> [Goal of the exercise]:
Write out every line of the data below word for word, keeping each line as it appears.

== Segment start ==

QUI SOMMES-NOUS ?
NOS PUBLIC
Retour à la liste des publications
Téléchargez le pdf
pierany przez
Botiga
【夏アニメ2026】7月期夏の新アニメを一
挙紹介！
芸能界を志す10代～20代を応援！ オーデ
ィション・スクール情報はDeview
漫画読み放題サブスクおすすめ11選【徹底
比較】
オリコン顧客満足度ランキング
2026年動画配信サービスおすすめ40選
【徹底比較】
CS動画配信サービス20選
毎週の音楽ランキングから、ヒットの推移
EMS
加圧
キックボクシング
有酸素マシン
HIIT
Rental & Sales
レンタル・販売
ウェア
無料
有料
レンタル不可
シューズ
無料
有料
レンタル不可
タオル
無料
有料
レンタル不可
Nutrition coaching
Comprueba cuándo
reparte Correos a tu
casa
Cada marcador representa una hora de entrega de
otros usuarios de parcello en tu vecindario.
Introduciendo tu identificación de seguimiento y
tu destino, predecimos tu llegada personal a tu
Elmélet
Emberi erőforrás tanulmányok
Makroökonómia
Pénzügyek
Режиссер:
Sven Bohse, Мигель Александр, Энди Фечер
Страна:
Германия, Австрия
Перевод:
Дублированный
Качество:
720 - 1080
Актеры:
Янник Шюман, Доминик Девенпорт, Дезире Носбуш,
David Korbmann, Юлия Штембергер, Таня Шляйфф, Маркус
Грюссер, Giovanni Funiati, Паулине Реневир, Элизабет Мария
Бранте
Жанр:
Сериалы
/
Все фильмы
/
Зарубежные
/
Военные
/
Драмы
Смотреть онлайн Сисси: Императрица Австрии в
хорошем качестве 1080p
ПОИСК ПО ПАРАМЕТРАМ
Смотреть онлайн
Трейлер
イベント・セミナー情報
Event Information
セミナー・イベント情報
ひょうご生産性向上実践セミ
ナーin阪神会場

== Segment end ==

> [The completed task]:
QUI SOMMES-NOUS ?
NOS PUBLIC
Retour à la liste des publications
Téléchargez le pdf
pierany przez
Botiga
【夏アニメ2026】7月期夏の新アニメを一
挙紹介！
芸能界を志す10代～20代を応援！ オーデ
ィション・スクール情報はDeview
漫画読み放題サブスクおすすめ11選【徹底
比較】
オリコン顧客満足度ランキング
2026年動画配信サービスおすすめ40選
【徹底比較】
CS動画配信サービス20選
毎週の音楽ランキングから、ヒットの推移
EMS
加圧
キックボクシング
有酸素マシン
HIIT
Rental & Sales
レンタル・販売
ウェア
無料
有料
レンタル不可
シューズ
無料
有料
レンタル不可
タオル
無料
有料
レンタル不可
Nutrition coaching
Comprueba cuándo
reparte Correos a tu
casa
Cada marcador representa una hora de entrega de
otros usuarios de parcello en tu vecindario.
Introduciendo tu identificación de seguimiento y
tu destino, predecimos tu llegada personal a tu
Elmélet
Emberi erőforrás tanulmányok
Makroökonómia
Pénzügyek
Режиссер:
Sven Bohse, Мигель Александр, Энди Фечер
Страна:
Германия, Австрия
Перевод:
Дублированный
Качество:
720 - 1080
Актеры:
Янник Шюман, Доминик Девенпорт, Дезире Носбуш,
David Korbmann, Юлия Штембергер, Таня Шляйфф, Маркус
Грюссер, Giovanni Funiati, Паулине Реневир, Элизабет Мария
Бранте
Жанр:
Сериалы
/
Все фильмы
/
Зарубежные
/
Военные
/
Драмы
Смотреть онлайн Сисси: Императрица Австрии в
хорошем качестве 1080p
ПОИСК ПО ПАРАМЕТРАМ
Смотреть онлайн
Трейлер
イベント・セミナー情報
Event Information
セミナー・イベント情報
ひょうご生産性向上実践セミ
ナーin阪神会場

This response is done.